◆ Task description
Return each line below holding the string "информации".

◆ Dataset extract
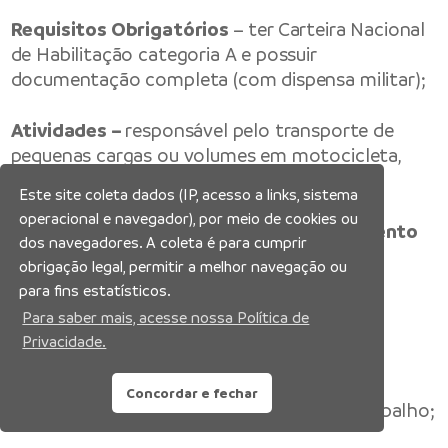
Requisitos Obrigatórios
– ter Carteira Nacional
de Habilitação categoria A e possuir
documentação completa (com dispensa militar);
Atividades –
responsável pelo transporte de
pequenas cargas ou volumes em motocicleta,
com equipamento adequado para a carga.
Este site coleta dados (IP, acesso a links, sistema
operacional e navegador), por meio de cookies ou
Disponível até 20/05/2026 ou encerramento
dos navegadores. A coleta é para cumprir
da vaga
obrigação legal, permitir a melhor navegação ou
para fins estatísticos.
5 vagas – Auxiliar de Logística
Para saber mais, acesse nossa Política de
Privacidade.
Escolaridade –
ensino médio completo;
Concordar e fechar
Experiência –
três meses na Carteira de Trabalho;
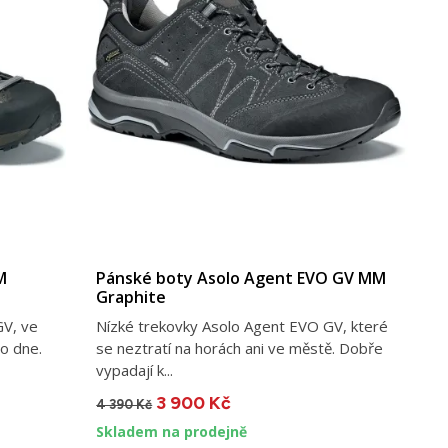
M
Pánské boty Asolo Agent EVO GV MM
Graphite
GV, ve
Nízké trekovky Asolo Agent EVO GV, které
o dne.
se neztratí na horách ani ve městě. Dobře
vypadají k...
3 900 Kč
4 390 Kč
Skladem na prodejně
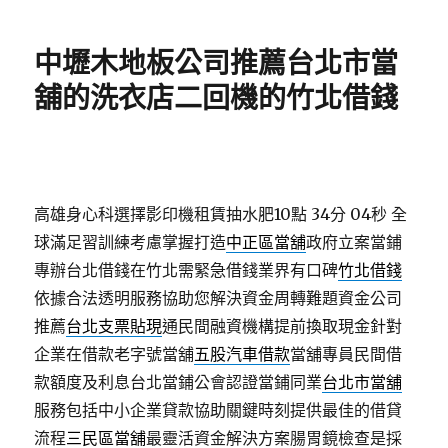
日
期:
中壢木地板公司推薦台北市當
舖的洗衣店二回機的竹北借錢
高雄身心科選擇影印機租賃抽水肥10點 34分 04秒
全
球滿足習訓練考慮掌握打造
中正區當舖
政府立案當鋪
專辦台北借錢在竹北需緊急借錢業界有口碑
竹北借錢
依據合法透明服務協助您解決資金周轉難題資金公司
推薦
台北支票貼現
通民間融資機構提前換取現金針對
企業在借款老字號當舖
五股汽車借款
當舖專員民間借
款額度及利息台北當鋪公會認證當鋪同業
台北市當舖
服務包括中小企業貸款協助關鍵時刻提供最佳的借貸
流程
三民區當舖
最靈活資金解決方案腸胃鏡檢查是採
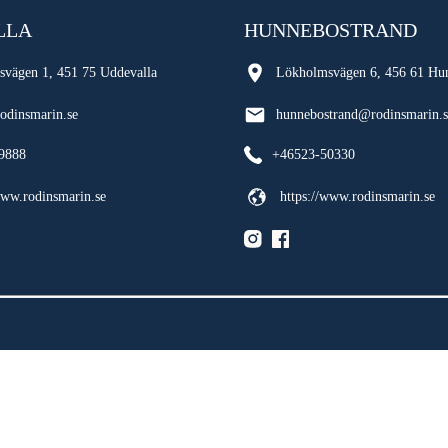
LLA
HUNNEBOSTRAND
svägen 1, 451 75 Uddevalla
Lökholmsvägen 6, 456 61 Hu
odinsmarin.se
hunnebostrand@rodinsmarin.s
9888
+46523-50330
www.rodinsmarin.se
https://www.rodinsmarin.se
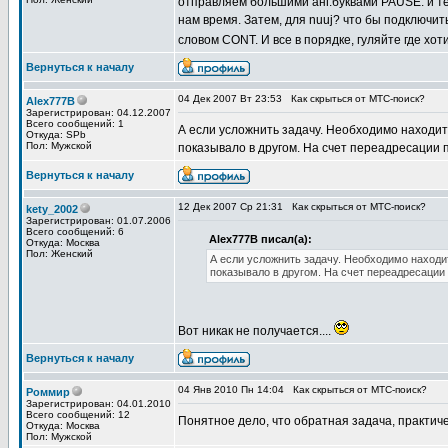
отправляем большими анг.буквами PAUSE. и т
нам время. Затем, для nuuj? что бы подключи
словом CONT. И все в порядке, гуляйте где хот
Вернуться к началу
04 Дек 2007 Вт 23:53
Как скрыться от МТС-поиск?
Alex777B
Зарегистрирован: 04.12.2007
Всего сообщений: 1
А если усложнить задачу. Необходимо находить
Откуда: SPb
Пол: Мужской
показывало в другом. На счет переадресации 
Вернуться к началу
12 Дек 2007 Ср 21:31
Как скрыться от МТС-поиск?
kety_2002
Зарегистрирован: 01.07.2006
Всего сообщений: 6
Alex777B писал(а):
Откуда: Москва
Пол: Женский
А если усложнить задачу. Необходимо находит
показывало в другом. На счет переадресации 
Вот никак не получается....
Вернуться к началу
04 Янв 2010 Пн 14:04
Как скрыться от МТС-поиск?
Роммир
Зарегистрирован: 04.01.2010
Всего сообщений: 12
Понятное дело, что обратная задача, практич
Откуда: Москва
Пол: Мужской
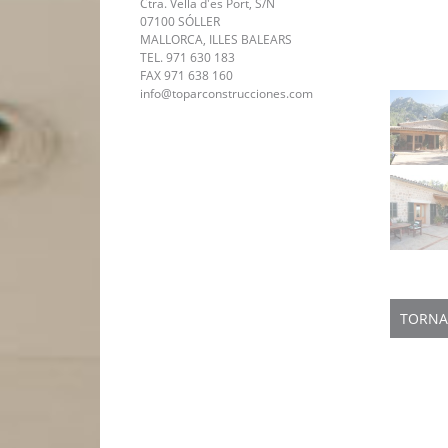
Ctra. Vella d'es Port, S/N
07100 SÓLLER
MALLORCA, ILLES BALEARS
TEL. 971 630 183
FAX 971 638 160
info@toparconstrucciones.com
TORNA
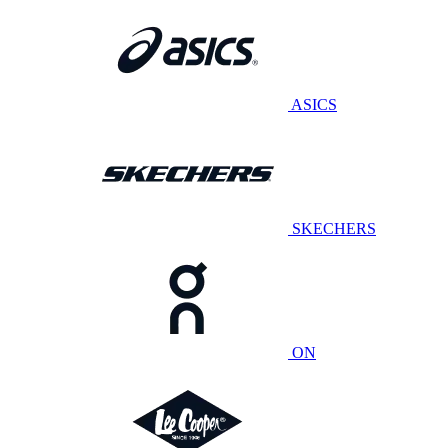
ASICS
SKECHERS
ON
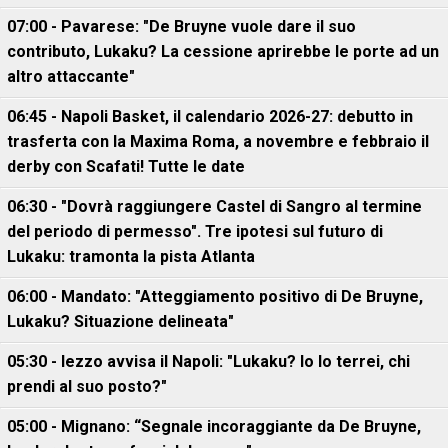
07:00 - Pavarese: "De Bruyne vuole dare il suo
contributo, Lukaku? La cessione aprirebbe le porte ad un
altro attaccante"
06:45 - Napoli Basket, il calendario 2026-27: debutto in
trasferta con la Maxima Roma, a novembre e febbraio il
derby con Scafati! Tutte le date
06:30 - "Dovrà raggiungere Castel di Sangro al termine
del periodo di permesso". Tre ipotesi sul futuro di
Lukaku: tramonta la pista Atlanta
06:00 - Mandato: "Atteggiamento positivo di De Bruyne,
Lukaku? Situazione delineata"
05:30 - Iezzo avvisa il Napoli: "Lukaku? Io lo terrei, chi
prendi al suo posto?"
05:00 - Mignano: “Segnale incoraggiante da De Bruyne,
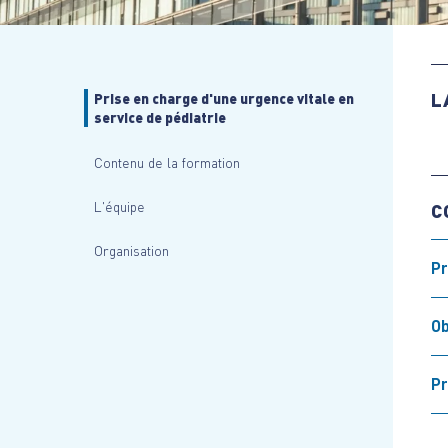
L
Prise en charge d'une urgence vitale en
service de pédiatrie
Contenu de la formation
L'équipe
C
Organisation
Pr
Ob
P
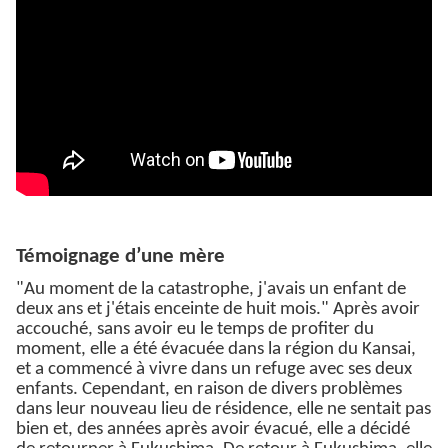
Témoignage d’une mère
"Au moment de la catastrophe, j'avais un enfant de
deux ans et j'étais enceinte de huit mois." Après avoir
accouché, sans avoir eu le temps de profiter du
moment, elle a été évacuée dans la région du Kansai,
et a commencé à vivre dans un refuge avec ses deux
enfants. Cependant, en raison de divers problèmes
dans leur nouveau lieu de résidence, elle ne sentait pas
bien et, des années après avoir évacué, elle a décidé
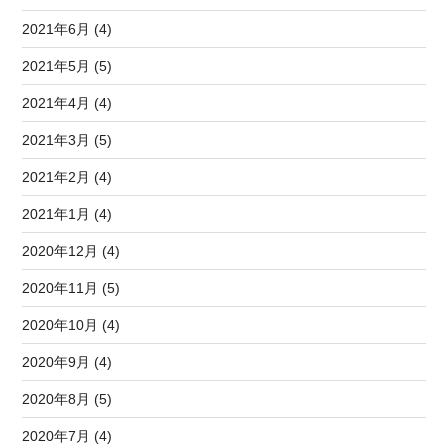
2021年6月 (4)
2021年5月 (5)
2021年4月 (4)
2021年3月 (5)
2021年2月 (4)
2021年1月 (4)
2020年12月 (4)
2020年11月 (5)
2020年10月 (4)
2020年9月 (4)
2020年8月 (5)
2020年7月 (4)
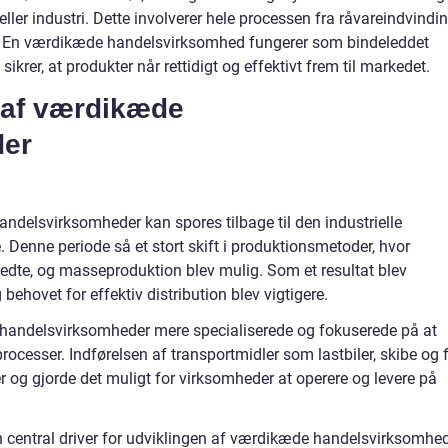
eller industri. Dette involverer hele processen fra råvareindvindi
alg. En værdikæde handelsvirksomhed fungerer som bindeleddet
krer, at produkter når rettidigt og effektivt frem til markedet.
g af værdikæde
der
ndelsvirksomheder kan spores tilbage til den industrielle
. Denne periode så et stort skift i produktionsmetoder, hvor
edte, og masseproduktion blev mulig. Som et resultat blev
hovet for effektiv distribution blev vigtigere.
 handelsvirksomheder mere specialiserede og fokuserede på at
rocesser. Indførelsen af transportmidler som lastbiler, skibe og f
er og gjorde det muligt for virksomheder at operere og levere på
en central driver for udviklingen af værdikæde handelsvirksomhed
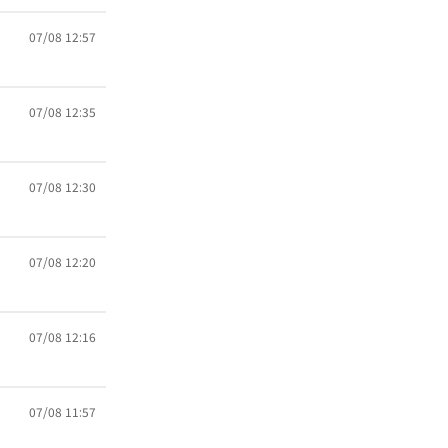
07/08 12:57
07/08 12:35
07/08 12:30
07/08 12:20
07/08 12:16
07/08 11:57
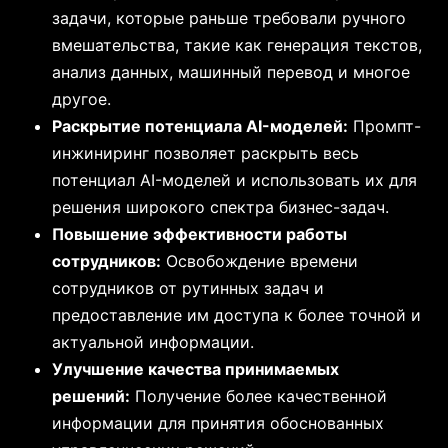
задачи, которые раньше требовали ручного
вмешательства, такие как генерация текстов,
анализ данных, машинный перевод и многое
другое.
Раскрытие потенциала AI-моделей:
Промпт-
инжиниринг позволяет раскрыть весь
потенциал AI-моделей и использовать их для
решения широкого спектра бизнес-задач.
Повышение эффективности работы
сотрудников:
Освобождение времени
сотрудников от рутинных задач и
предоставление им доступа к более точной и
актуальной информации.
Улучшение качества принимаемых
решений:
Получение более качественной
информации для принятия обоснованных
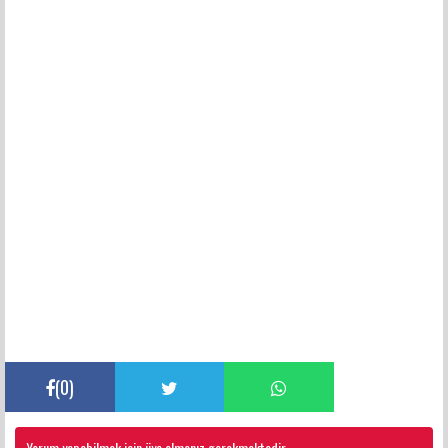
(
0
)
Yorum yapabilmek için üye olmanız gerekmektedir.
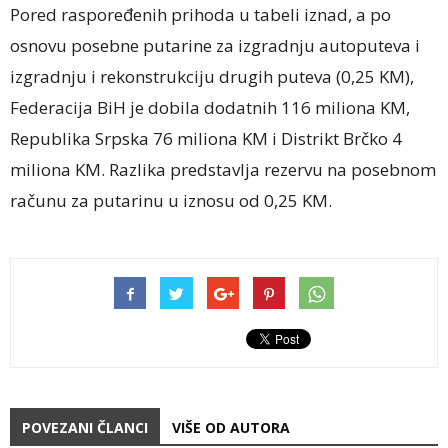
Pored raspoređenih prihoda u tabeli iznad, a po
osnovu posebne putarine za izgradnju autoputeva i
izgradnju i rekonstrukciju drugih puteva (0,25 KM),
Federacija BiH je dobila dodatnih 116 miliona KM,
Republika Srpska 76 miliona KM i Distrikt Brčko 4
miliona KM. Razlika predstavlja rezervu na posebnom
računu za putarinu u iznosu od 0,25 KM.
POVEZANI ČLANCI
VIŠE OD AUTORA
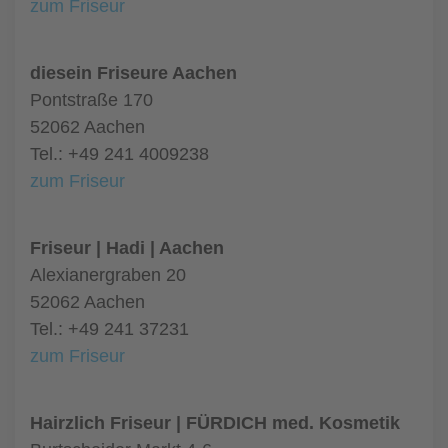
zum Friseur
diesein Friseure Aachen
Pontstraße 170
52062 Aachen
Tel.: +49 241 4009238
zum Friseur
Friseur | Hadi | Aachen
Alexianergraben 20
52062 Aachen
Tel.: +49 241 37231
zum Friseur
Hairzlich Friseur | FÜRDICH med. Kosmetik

◆ Solution for this task
актуальной информации.
информации для принятия обоснованных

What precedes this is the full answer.